Prompt 1 :: In the Stargate Legacy comment thread, which episode does one commenter say hinted at the relationship between Keller and Rodney?
Prompt 2 :: Carry on the Stargate Legacy comment thread, starting right after its last line.

Selected passage ::
**********

Francesco DiGiovanni
Nov. 18th, 2012 02:30 pm (UTC)
Re: Stargate Legacy #6: The Inheritors
It will be January. The Inheritors is currently back from first edits, so about eight weeks is likely.
Nov. 18th, 2012 10:04 am (UTC)
I never liked Keller much, but I must admit that I find her to be well written in the Legacy series. Even though I find her character just as annoying as I found her on the show. But as far as her relationship with Rodney is concerned, I don't find it forced at all. It was even hinted at in "The Last Man". I think she is good for Rodney, having well seen his weak points and still appreciating his better side. I hope their relationship gets fixed by the end of Inheritors.
I also find John and Teyla a good pairing. Even though John was shown to be still interested in Larrin well into the fifth season (see the end of "The Lost Tribe"), Teyla is much better for him. Unlike the bossy Larrin, Teyla would understand Sheppard much better and be more supportive of him. Besides, I really disliked Kanaan for his cowardly ways. I would have shot him myself in "Search and Rescue". So, no complaints here.
But this comments section seems somewhat inclined to complaints, so I'll voice mine here, even though they have nothing to do with Jennifer.
What I really didn't get was why the wraith seemed to believe that some human women were queens in the same way that wraith queens were. Surely they must have known that in humans about 50% of the population are females. Or that humans have different social structures. And why did Dust refer to Teyla as "the young queen"? She was just one of the many women on Atlantis, even though she was the only one with wraith telepathy capabilities. And how did he know she was pregnant with her first son? Why does he assume Sam would find Teyla a threat and not others? It is this part of the series that I find rather baffling, as it shows the wraith (or at least Dust) knowing a lot of things about Atlantis, and yet misunderstanding a lot of things in ways they shouldn't. Todd/Guide also should know enough about humans not to make such assumptions, and yet he is shown as thinking Keller is also a sort of queen (even though, when he feeds on Death's hive, he doesn't find anything special about feeding on a female human - to him, it's just another human.
Anyway, aside from such things that I find inconsistent, I really liked the series. The fact that I liked it enough to get geeky about details should be proof enough. Anyway, I am looking forward to "Inheritors" finally making an appearance, as well as to "Ouroboros" - I am really curious about how Guide& Co are portrayed there. And I really hope that you and your fellow writers find it in yourselves to come up with a little more in the future.
Nov. 18th, 2012 04:06 pm (UTC)

**********

Material provided ::
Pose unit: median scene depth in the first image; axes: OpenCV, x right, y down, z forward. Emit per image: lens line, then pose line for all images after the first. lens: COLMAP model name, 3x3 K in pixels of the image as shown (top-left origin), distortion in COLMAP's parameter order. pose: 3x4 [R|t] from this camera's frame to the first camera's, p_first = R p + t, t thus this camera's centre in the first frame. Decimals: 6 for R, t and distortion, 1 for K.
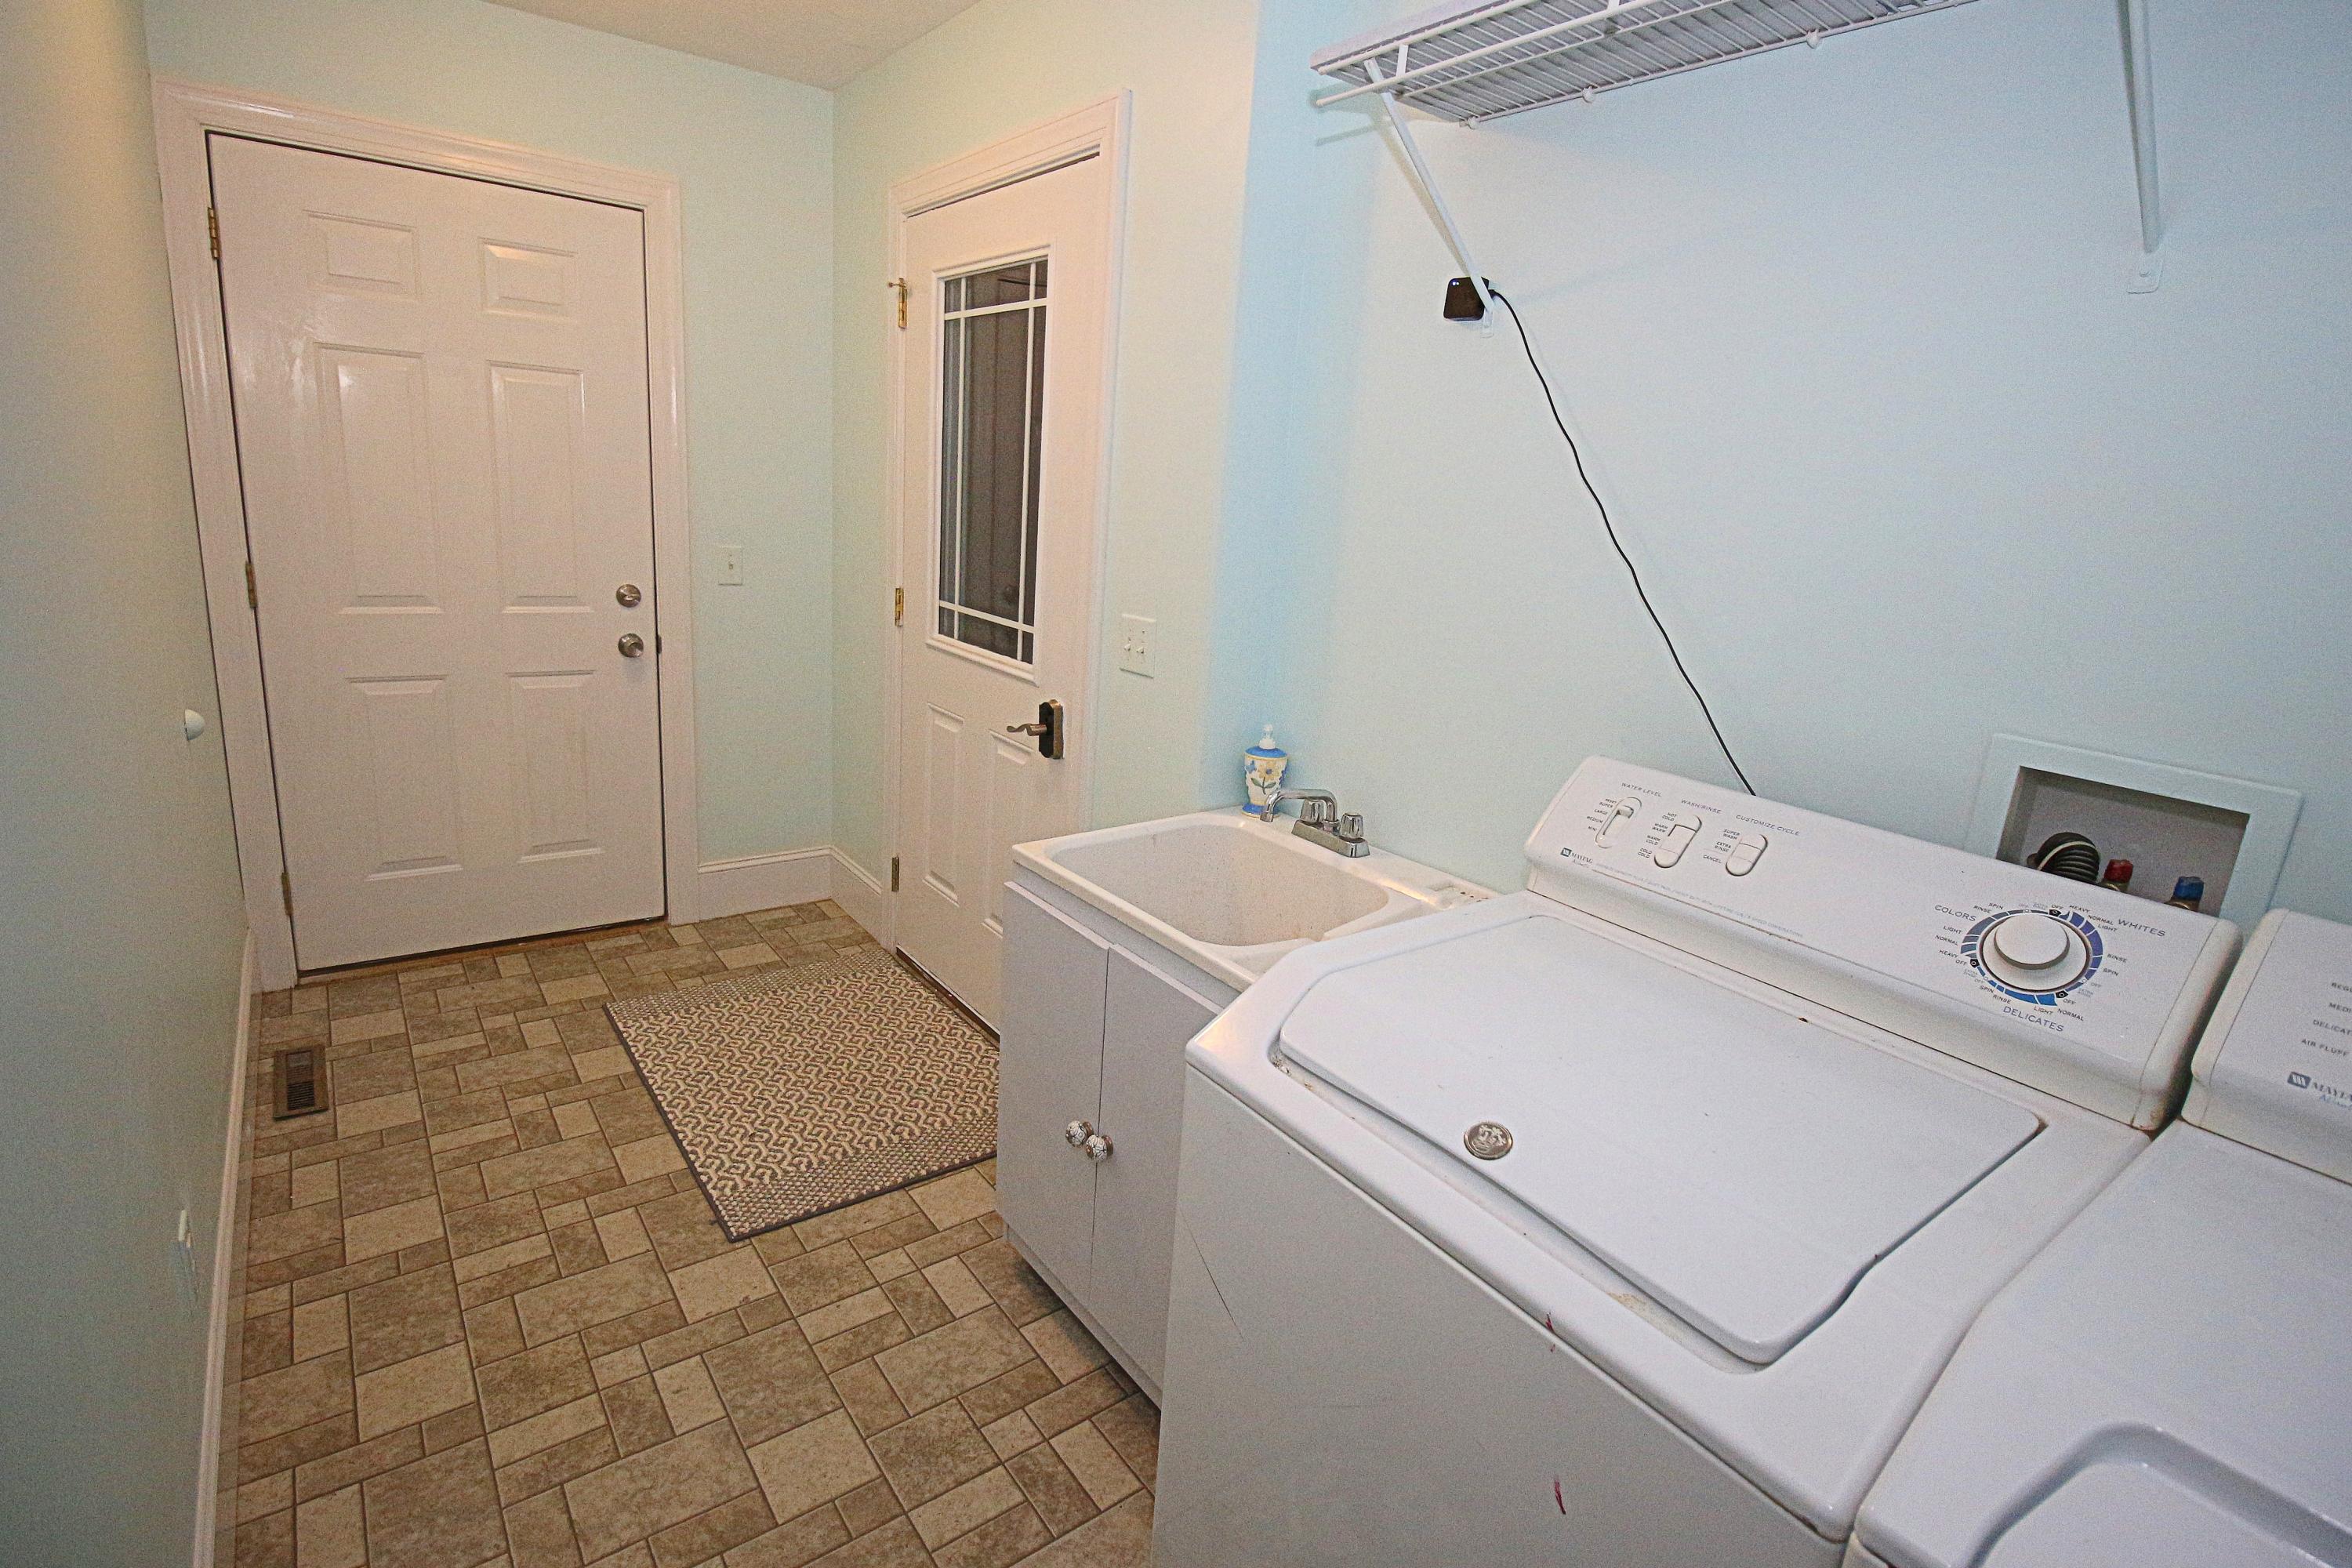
lens RADIAL K [[1142.1, 0, 1181.5], [0, 1142.1, 762.9], [0, 0, 1]] dist [0.018038, -0.017640]
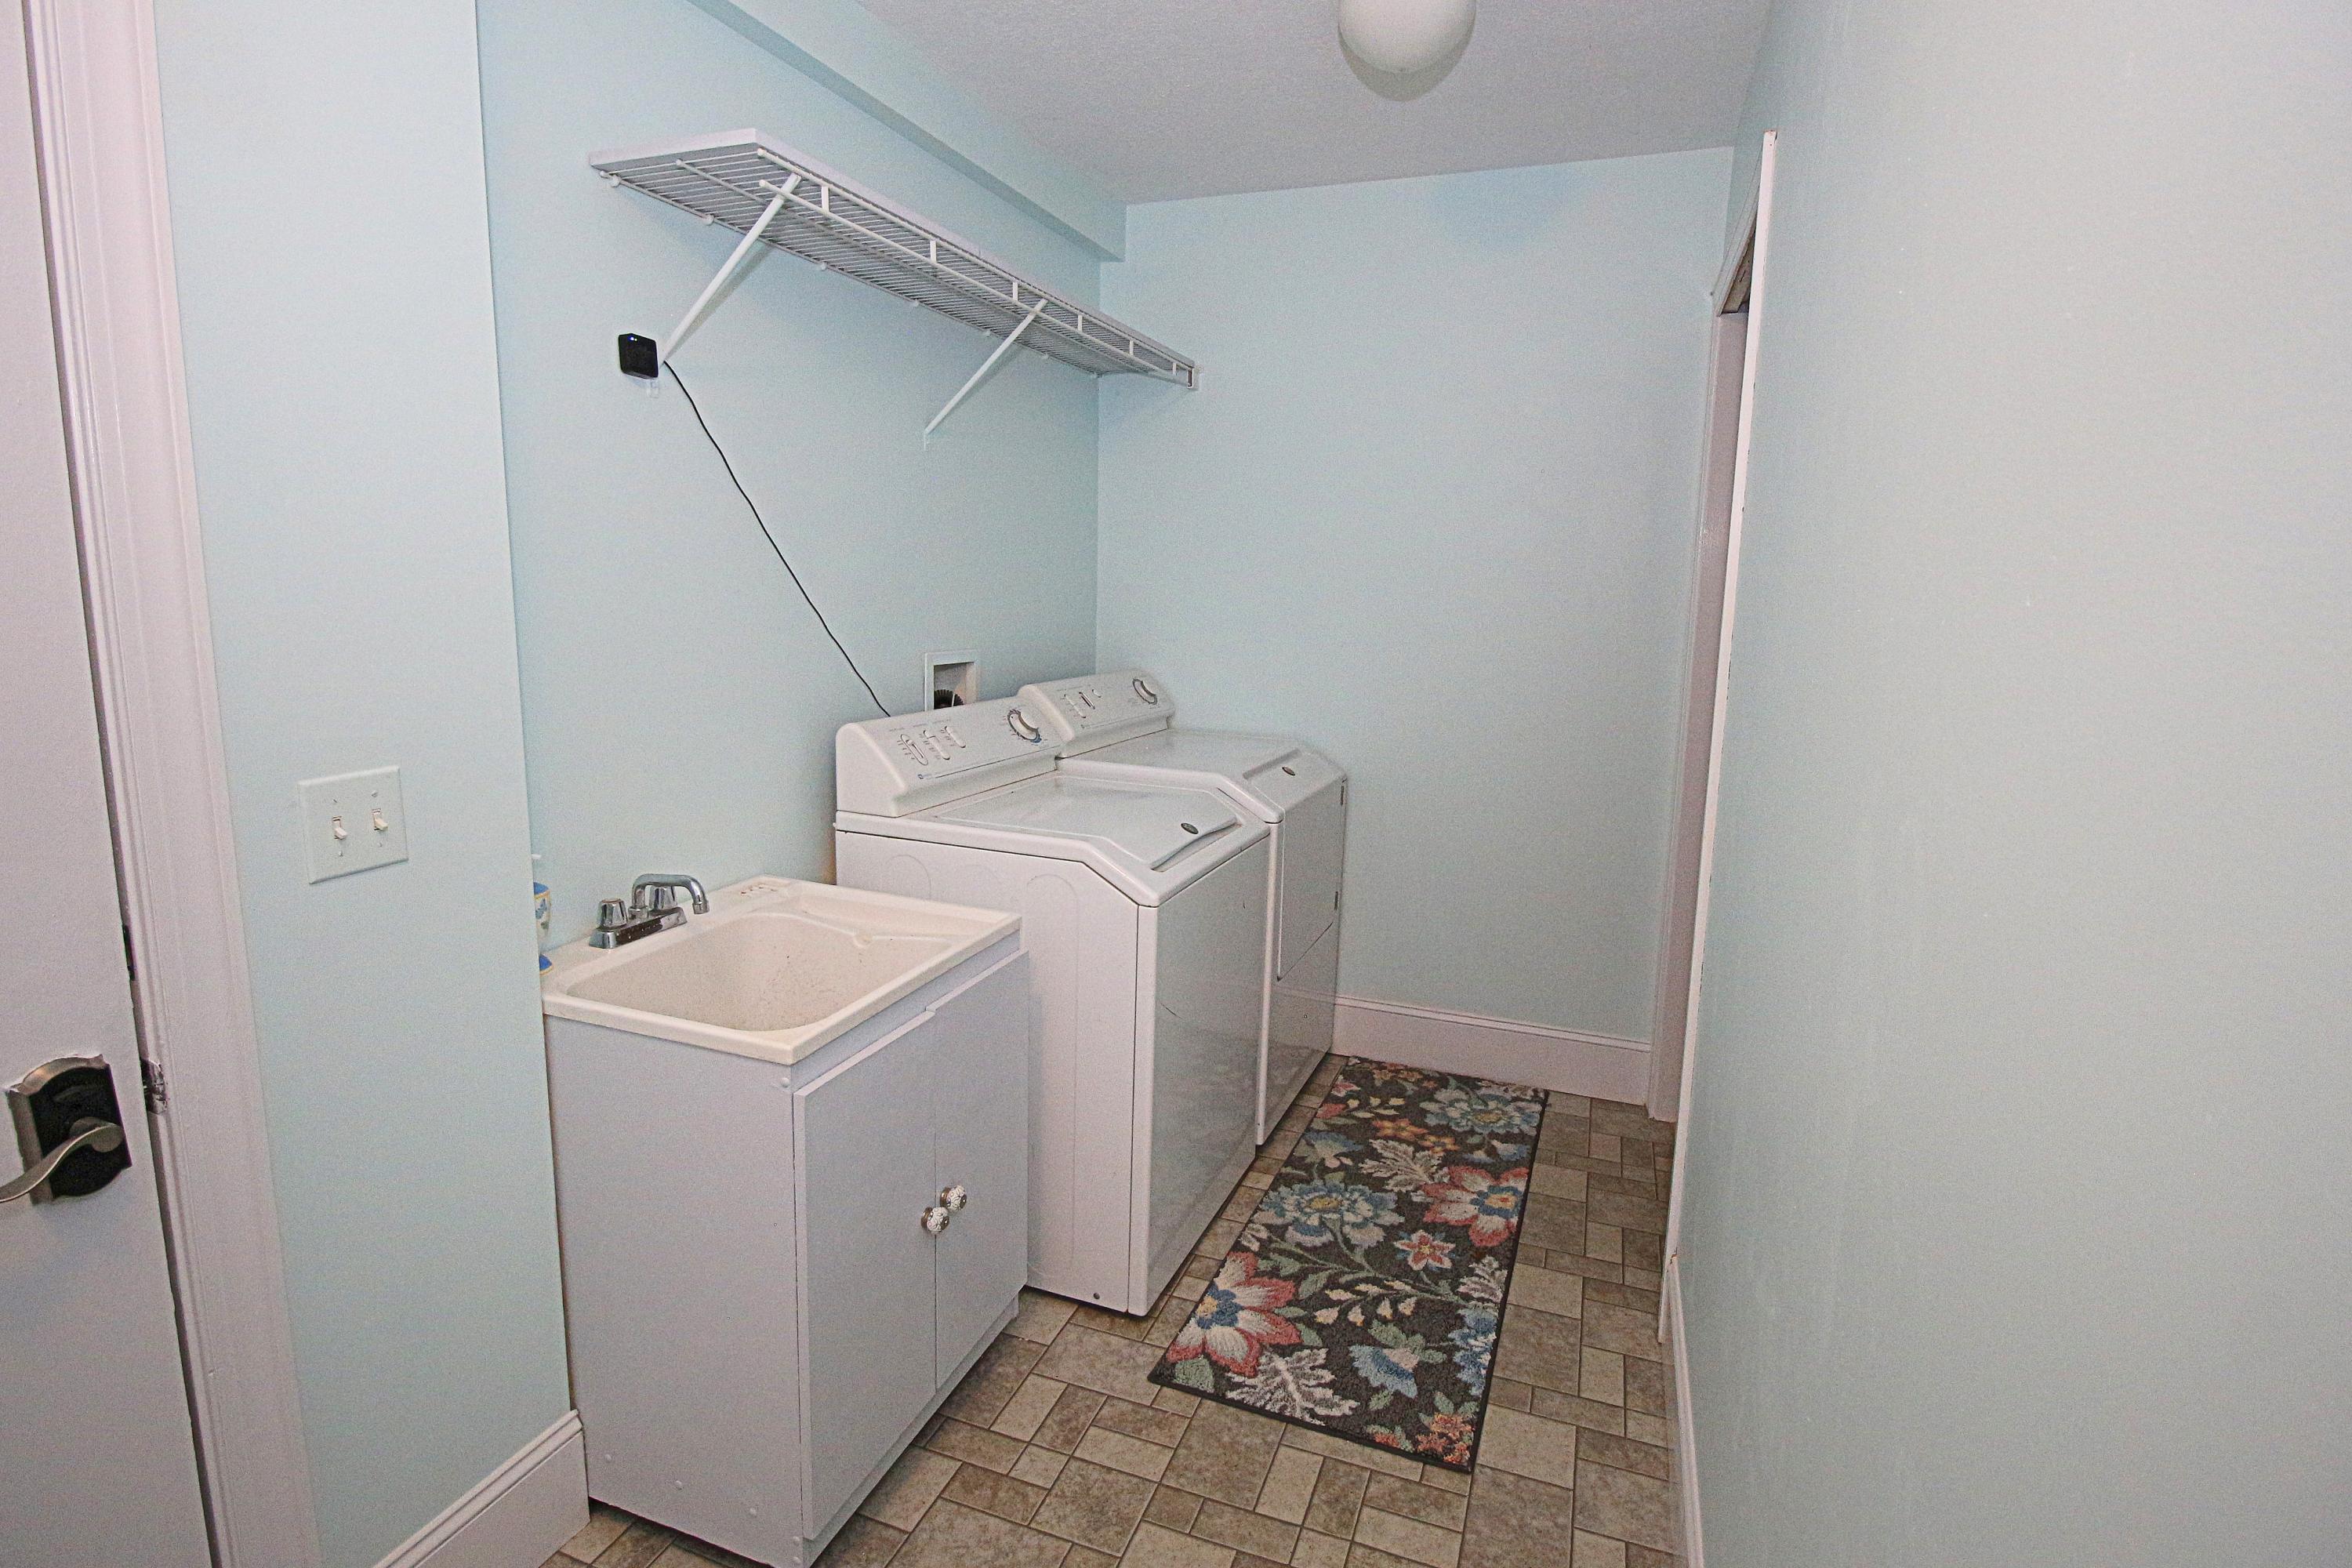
lens RADIAL K [[1095.1, 0, 1183.4], [0, 1095.1, 755.2], [0, 0, 1]] dist [0.003198, -0.014252]
pose [[-0.526696, -0.211669, 0.823279, -1.015208], [0.147841, 0.930932, 0.333930, -0.371436], [-0.837099, 0.297594, -0.459024, 1.304462]]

**********

Task response 1 :: "The Last Man"

Task response 2 ::
About the Wraith -- it's one thing to know someone has a different culture, and another to not see them through the lens of your own cultural assumptions. For example, if we see a woman with a child, we tend to assume that she's the child's mother. However, she may be from a culture where children are raised by servants and she's a nanny. Or she may be from a culture where children are raised by older siblings and she's the child's sister. Or aunt. Or grandmother. Or teacher. A friend of mine is Latina and lives in a metro area. When she goes to the park with her lighter-skinned son she's always mistaken for the nanny -- because in that culture, in that place and time, there are a lot of Latina nannies for highly paid Caucasian women. That's the assumption of people in that culture. And we all do it -- we all look at others through our cultural lens. In the US, a young man and woman shopping together are often assumed to be dating, rather than being brother and sister, which would be the assumption in many other parts of the world.

So yes, the Wraith "know" that humans are culturally different, but there are many human cultures and many Wraith cultures, and "knowing" doesn't mean being free of their own cultural perspective.
Nov. 18th, 2012 10:23 am (UTC)
Ah someone kicked the Keller wasp's nest. Memories of the fan war's of 2007/08....Good times, good times........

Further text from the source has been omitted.